Agents of Impact | April 3, 2020

Essential workers

ImpactAlpha
The team at

ImpactAlpha

ImpactAlpha, April 3They are the ones who are going to get us through this. Not the bankers and CEOs, hedge fund managers nor even impact investors. Essential workers are the ones who are *not* working at home because they are, well, essential – ostensibly meaning valuable, not expendable.

Workers rose up across the country this week. “This is a cry for help,” said Amazon employee, Christian Smalls, who organized a walk-out of Amazon’s Staten Island warehouse to demand the company sanitize it after at least two workers tested positive for COVID-19. Just as no investor likes to take uncompensated risk, neither should workers. Smalls was fired. Employees of Amazon-owned Whole Foods staged a sick-out, demanding paid leave for self-quarantines, free COVID testing, and hazard pay. Bus drivers, garbage collectors, poultry workers and Instacart employees also walked out. Nurses at HCA Healthcare, the nation’s largest hospital chain, protested the lack of protection.

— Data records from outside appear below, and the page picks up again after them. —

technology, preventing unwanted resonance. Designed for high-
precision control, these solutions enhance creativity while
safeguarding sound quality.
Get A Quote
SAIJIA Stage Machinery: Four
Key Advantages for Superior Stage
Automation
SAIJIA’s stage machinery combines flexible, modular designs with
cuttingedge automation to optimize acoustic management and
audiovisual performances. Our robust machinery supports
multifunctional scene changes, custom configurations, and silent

ImpactAlpha has recognized frontline health workers as Agents of Impact. So too are warehouse and retail clerks, delivery drivers and plant workers, farm hands and caregivers, COVID-19 has exposed the overlooked, underpaid workforce that keeps the economic wheels turning and lets the well-off virtually shelter in place. The full list of essential workers is here. “The working and the poor are more exposed,” said Ipsos pollster Cliff Young, who found nearly half of upper-middle employees were working at home, versus just 3% of workers in the lowest-income group.

Near Bakersfield, Calif., migrant farmworkers who don’t carry immigration documents do carry letters from their employer declaring them “critical to the food supply chain,” according to the Department of Homeland Security. “It’s like suddenly they realized we are here contributing,” Nancy Silva, an immigrant from Mexico, told The New York Times. In Massachusetts, union members asked GE to retool plants to make much-needed ventilators, rather than shut down.

Each of our stakeholders is essential,” CEOs declared last summer in redefining the purpose of a corporation. “Investing in our employees,” they went on, “starts with compensating them fairly and providing important benefits.” Now would be the time for CEOs to come through on their commitment to “deliver value” for essential workers and other stakeholders, as they said, “for the future success of our companies, our communities and our country.”